Unread postby SumYunGai » Sat 12 Nov 2016, 18:30:59

AdamB wrote:
SumYunGai wrote:
AdamB wrote:
SumYunGai wrote:It is the total available energy that keeps civilization going.

No. It isn't. Because humans have had approximately (within 1-2%) the same available energy since we came down out of the trees and began using tools.

That is totally false. Civilization uses far more energy than our primitive ancestors did.

That isn't what you said the first time. Of course modern civilization uses more, power generation is how we HAVE a modern civilization. Your original statement said "total available energy" which also includes solar flux. And that has always been available, and the size of that available energy absolutely dwarfs what humans have created in terms of available energy by burning things.

That is completely ridiculous, Adam. Total available energy means the energy that is immediately available for use by civilization. We don't have a way to harvest all of the energy streaming at us from the sun. In fact, we are only able to harvest a very, very small amount of it. The vastly larger portion which we can't harvest is not IMMEDIATELY AVAILABLE for our use, is it? Do you understand?

I use the phrase "total immediately available energy" (and, sometimes, "total available energy" to save some typing), because it is difficult to explain the concept of Gibbs Free Energy, and using that term often causes confusion (just look up free energy to see why). But you found another way to create confusion. We were discussing the possibility of civilization collapsing, so we were obviously talking about the total energy available to civilization, not the total solar flux energy available to the planet from the sun. You knew that I did not mean that civilization ran on the total energy output of the sun, but you thought you'd "correct" me anyway. Nice. You are so funny. What a waste of time.

AdamB wrote:Send back the salesman, PLEASE, if you can't even understand what it is you write. At least he didn't contradict his own nonsense 10 seconds after he wrote it.

It is not my fault that you can't seem to comprehend what I write. PLEASE go away if you are only here to troll and play word games.

_TASK_
In the forum post, what does SumYunGai say "total available energy" means?

_COLLECTED MATERIAL_
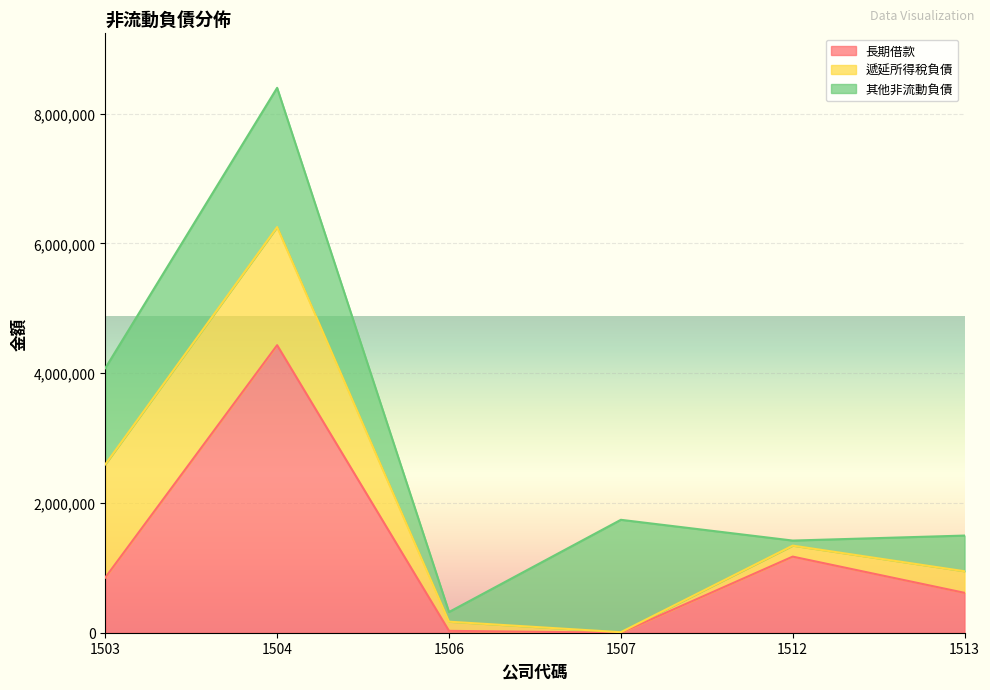

The value of 遞延所得稅負債 at 1512 is 294752. True or false?

False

_RESPONSE TO THE TASK_
The energy that is immediately available for use by civilization.